The Supreme Court has observed that the foremost human right-the right to life, includes the right to livelihood and shelter which is reasonably proximate to the place of work. This is reiterated in international covenants of which India is a signatory. The single most critical problem associated with urban displacement is the loss of employment or of site related income sources and the uncertainty of finding new employment in the relocation area. The distance of the relocation site from the original place of residence and livelihood often becomes an insurmountable to maintain prior employment. The large distance often results in a large ratio of returnees. The evicted people often face deterioration in the quality of living.

A study of Bhabrekar Nagar (Malad) evictions and resettlement have shown that of the 511 resettled families (total number of families evicted = approx. 12,5000)

(Source: Urban Displacement in Mumbai- An Overview of Policy, YUVA, 1998)

Furthermore it has been observed that,

In the absence of policy guidelines on Urban Resettlement and Rehabilitation, the Project Affected Persons (PAPs) were not provided with any support mechanisms to restore their livelihood. Also there were inordinate delays in the provision of public utilities such as electricity and public distribution system and the maintenance of services was poor. To some extent, absence of post relocation support mechanisms and strong market forces led to re-sale of sub-letting of tenements by PAPs to outsiders.

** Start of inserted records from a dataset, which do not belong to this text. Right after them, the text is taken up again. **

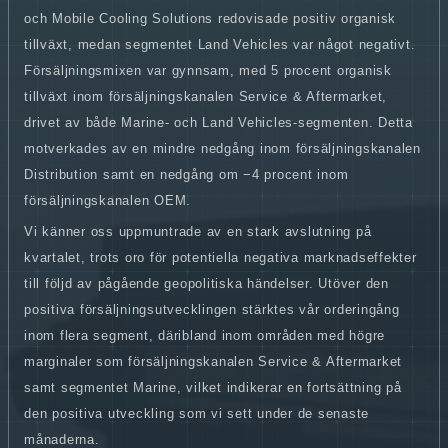
och Mobile Cooling Solutions redovisade positiv organisk
tillväxt, medan segmentet Land Vehicles var något negativt.
Försäljningsmixen var gynnsam, med 5 procent organisk
tillväxt inom försäljningskanalen Service & Aftermarket,
drivet av både Marine
-
och Land Vehicles
-
segmenten. Detta
motverkades av en mindre nedgång inom försäljningskanalen
Distribution samt en nedgång om −4 procent inom
försäljningskanalen OEM.
Vi känner oss uppmuntrade av en stark avslutning på
kvartalet, trots oro för potentiella negativa marknadseffekter
till följd av pågående geopolitiska händelser. Utöver den
positiva försäljningsutvecklingen stärktes vår orderingång
inom flera segment, däribland inom områden med högre
marginaler som försäljningskanalen Service & Aftermarket
samt segmentet Marine, vilket indikerar en fortsättning på
den positiva utveckling som vi sett under de senaste
månaderna.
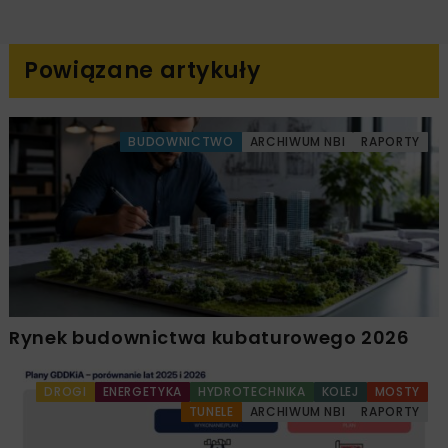
Powiązane artykuły
BUDOWNICTWO
ARCHIWUM NBI
RAPORTY
Rynek budownictwa kubaturowego 2026
DROGI
ENERGETYKA
HYDROTECHNIKA
KOLEJ
MOSTY
TUNELE
ARCHIWUM NBI
RAPORTY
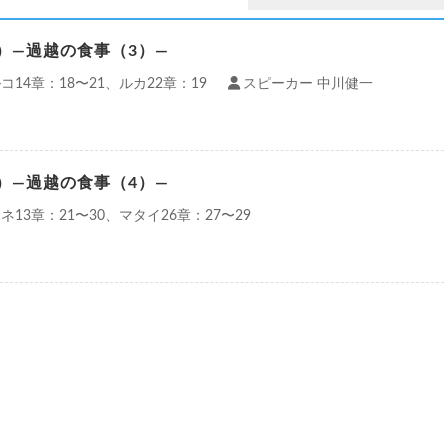
5）—過越の食事（3）—
コ14章：18〜21、ルカ22章：19
スピーカー 中川健一
6）—過越の食事（4）—
ネ13章：21〜30、マタイ26章：27〜29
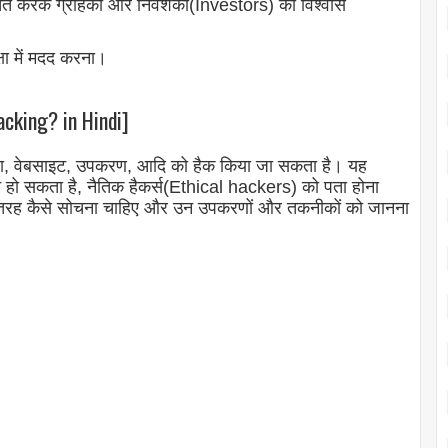
्चित करके ग्राहकों और निवेशकों(Investors) का विश्वास
षा में मदद करना।
cking? in Hindi]
्रिया, वेबसाइट, उपकरण, आदि को हैक किया जा सकता है। यह
 हो सकता है, नैतिक हैकर्स(Ethical hackers
) को पता होना
तरह कैसे सोचना चाहिए और उन उपकरणों और तकनीकों को जानना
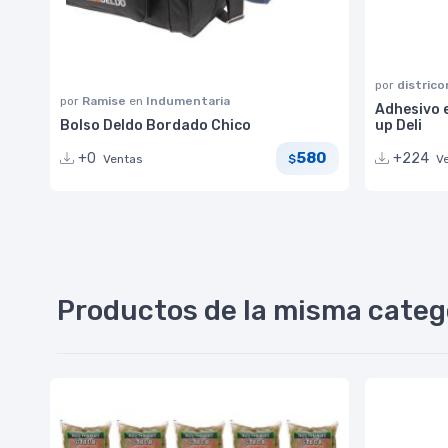
por
distric
por
Ramise
en
Indumentaria
Adhesivo e
Bolso Deldo Bordado Chico
up Deli
580
+0
+224
Ventas
V
$
Productos de la misma categ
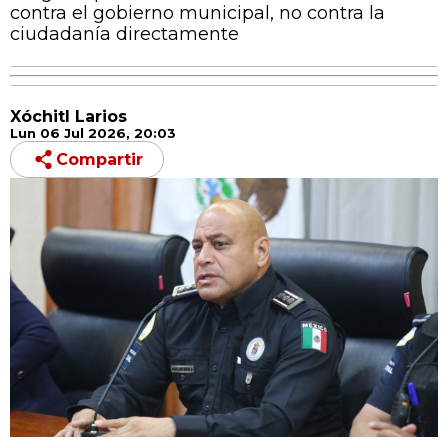
contra el gobierno municipal, no contra la
ciudadanía directamente
Xóchitl Larios
Lun 06 Jul 2026, 20:03
Compartir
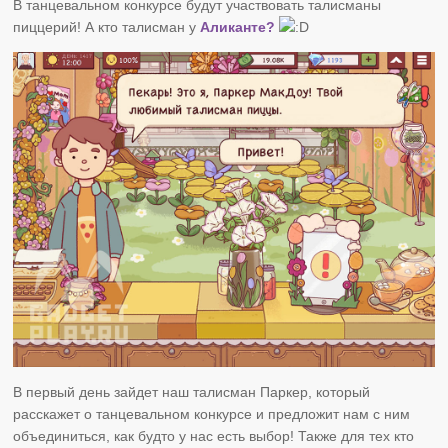
В танцевальном конкурсе будут участвовать талисманы
пиццерий! А кто талисман у
Аликанте?
В первый день зайдет наш талисман Паркер, который
расскажет о танцевальном конкурсе и предложит нам с ним
объединиться, как будто у нас есть выбор! Также для тех кто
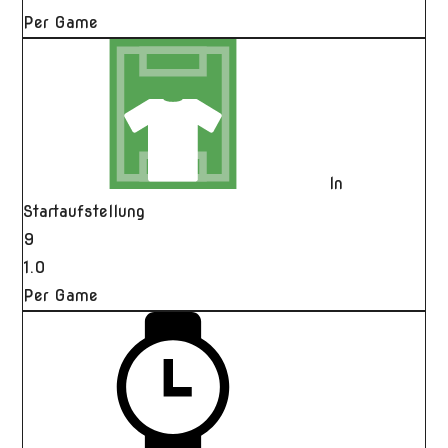
Per Game
In
Startaufstellung
9
1.0
Per Game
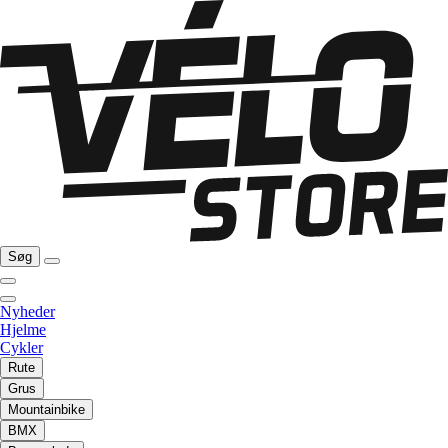
Søg
Nyheder
Hjelme
Cykler
Rute
Grus
Mountainbike
BMX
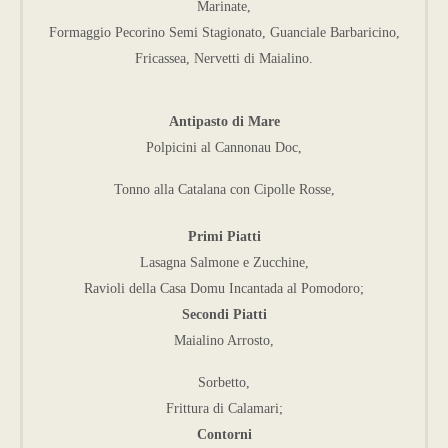
Marinate,
Formaggio Pecorino Semi Stagionato, Guanciale Barbaricino,
Fricassea, Nervetti di Maialino.
Antipasto di Mare
Polpicini al Cannonau Doc,
Tonno alla Catalana con Cipolle Rosse,
Primi Piatti
Lasagna Salmone e Zucchine,
Ravioli della Casa Domu Incantada al Pomodoro;
Secondi Piatti
Maialino Arrosto,
Sorbetto,
Frittura di Calamari;
Contorni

There was complete lack of monitoring and evaluation of the relocation process primarily due to the absence of policy guidelines of a responsible authority to perform this function. Given the multiplicity of agencies involved in the relocation process, there was a lot of uncertainty regarding who would be monitoring implementation activities, mainly post relocation work. The problem was further compounded by and inadequate database and absence of documentation.